==== Excerpt to read ====

Colorado

TCAP reading results reveal trends

Nearly three-fourths of Colorado third-graders are reading at grade level, a slight increase that matches the highest proficiency mark achieved in the past ten years, according to results released Wednesday.

A student at work in Sheridan's Fort Logan Elementary, where Wednesday's results show third-grade reading scores are on the rise.

Results of the first administration of the Transitional Colorado Assessment Program, which is replacing the Colorado Student Assessment Program as the state shifts to new academic standards, show 73.9 percent of third-graders scored proficient or advanced.

Proficiency rates have hovered between 70 and 74 percent since at least 2003.

That leaves 25 percent of the state’s third-graders – more than 16,000 mostly 9-year-olds – struggling to master basic literacy skills.

More boys than girls need literacy help as third-grade tests provide the first look at a reading gender gap that persists through high school. A seven-point gap separates girls from boys on the 2012 third-grade exam; the most recent tenth-grade exams revealed a 13-point divide.

Gaps are similarly revealed by income and ethnicity on the third-grade reading tests, with 26 points separating students eligible for federal lunch aid and their more affluent peers. And 25-point gaps divide Hispanic and black students from their white classmates.

Those gaps have been cited in recent legislative debates about a literacy bill but the bill is not linked to statewide exams. Instead, the bill – approved Wednesday by state lawmakers – calls for existing early childhood literacy tests to assess whether third-graders meet a “significant reading deficiency” standard to be set by the State Board.

====

(Tasks to complete):
1. In the article on Colorado third-grade reading results, identify every achievement gap given in points, and state which groups each one separates.
2. Write out the short-answer chart listing line for line, leaving out the pictures.
The listing bears no relation to the article on Colorado reading results.

==== The records ====

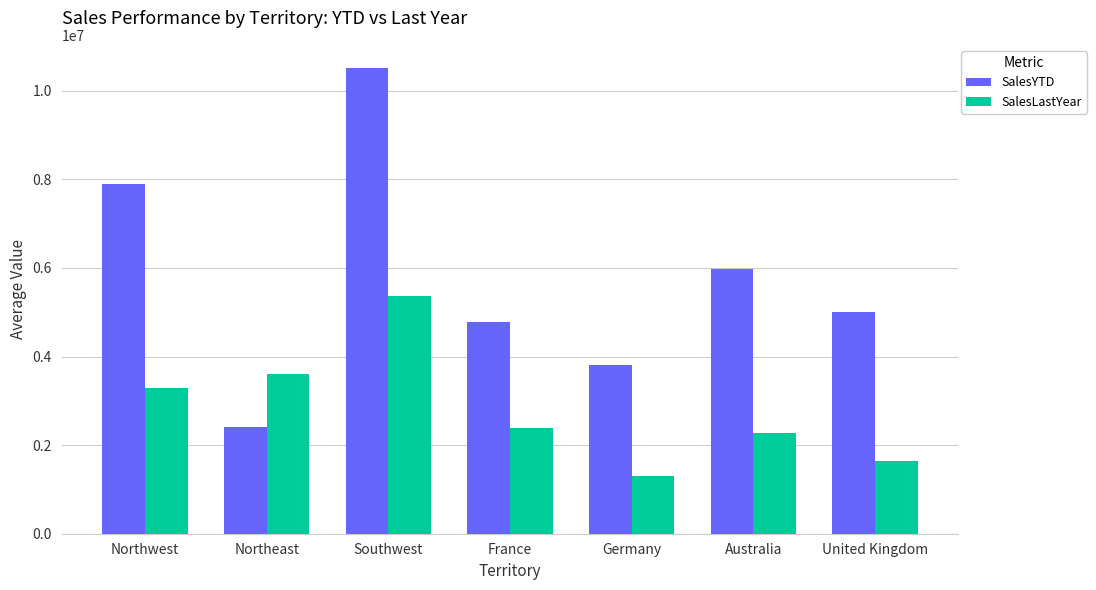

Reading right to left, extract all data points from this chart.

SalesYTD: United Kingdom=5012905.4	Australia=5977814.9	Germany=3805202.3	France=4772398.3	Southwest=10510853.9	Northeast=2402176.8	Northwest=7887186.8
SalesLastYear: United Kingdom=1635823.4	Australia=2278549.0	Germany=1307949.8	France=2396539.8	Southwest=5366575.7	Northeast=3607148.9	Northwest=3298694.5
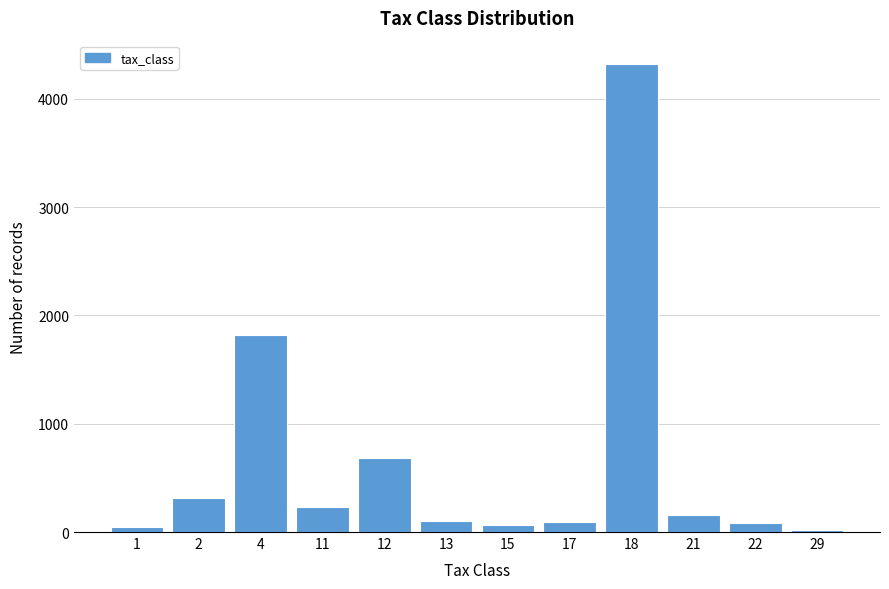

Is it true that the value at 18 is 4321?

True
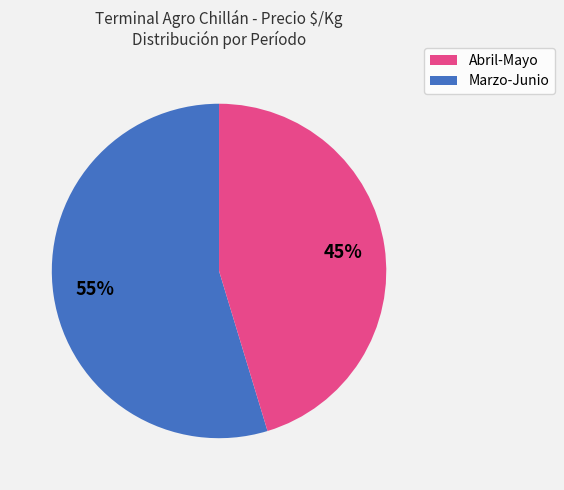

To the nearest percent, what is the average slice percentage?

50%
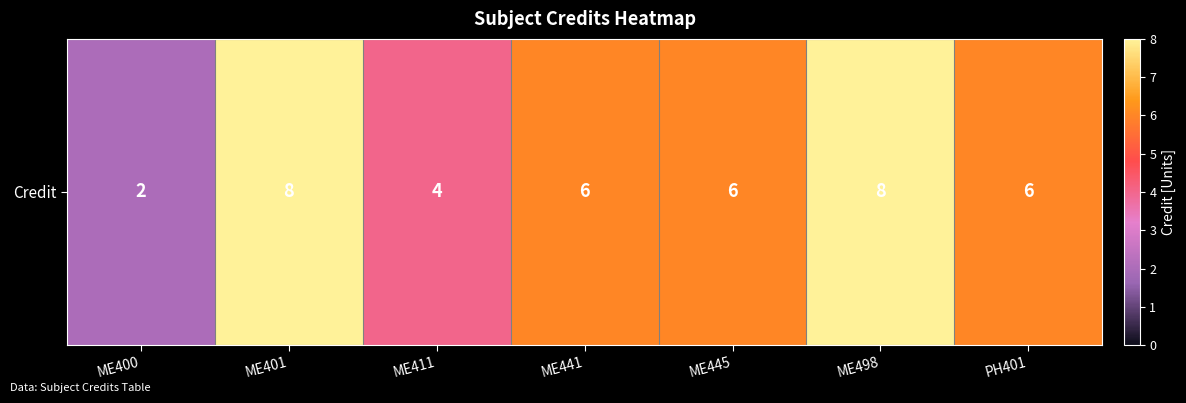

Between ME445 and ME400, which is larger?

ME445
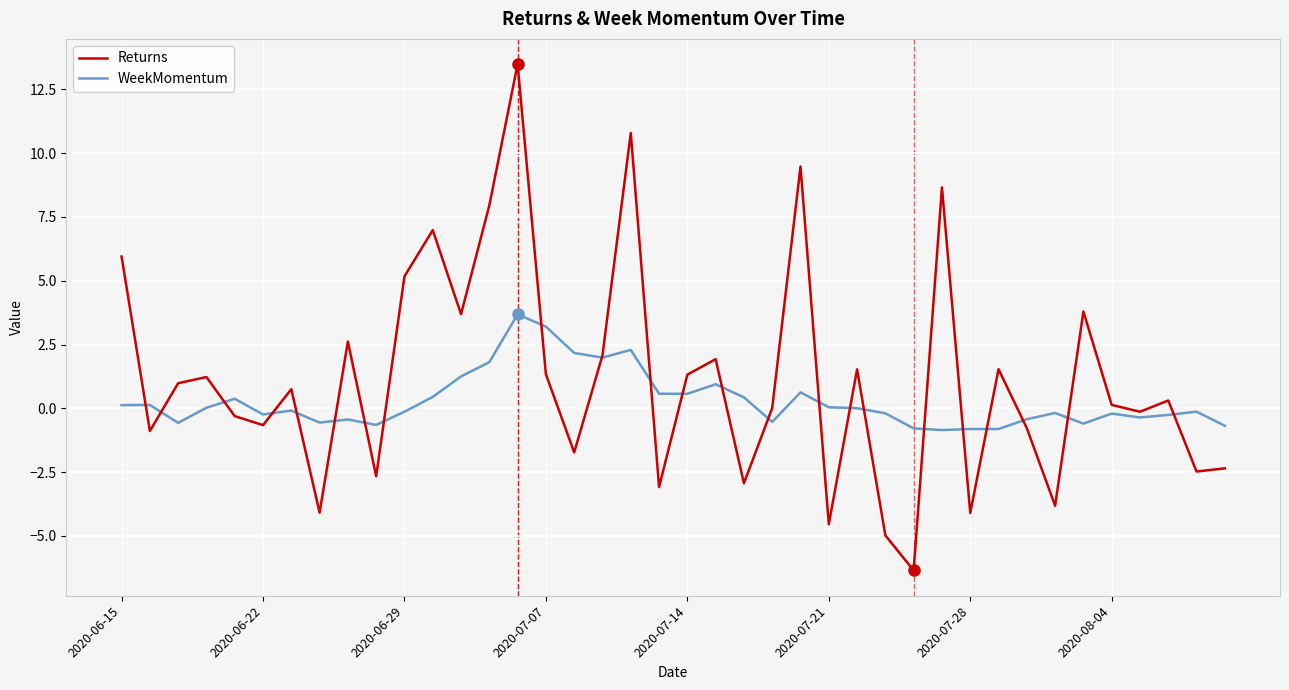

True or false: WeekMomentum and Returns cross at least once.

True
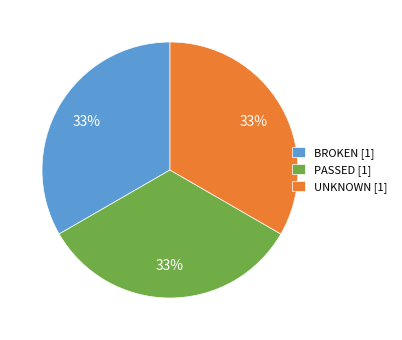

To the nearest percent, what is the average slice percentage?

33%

====

(Set of answers):
1.
- A seven-point gap between girls and boys on the 2012 third-grade exam
- A 13-point gap between girls and boys on the most recent tenth-grade exams
- A 26-point gap between students eligible for federal lunch aid and their more affluent peers
- 25-point gaps between Hispanic and black students and their white classmates

2.
Reading right to left, extract all data points from this chart.

SalesYTD: United Kingdom=5012905.4	Australia=5977814.9	Germany=3805202.3	France=4772398.3	Southwest=10510853.9	Northeast=2402176.8	Northwest=7887186.8
SalesLastYear: United Kingdom=1635823.4	Australia=2278549.0	Germany=1307949.8	France=2396539.8	Southwest=5366575.7	Northeast=3607148.9	Northwest=3298694.5

Is it true that the value at 18 is 4321?

True

To the nearest percent, what is the average slice percentage?

50%

Between ME445 and ME400, which is larger?

ME445

True or false: WeekMomentum and Returns cross at least once.

True

To the nearest percent, what is the average slice percentage?

33%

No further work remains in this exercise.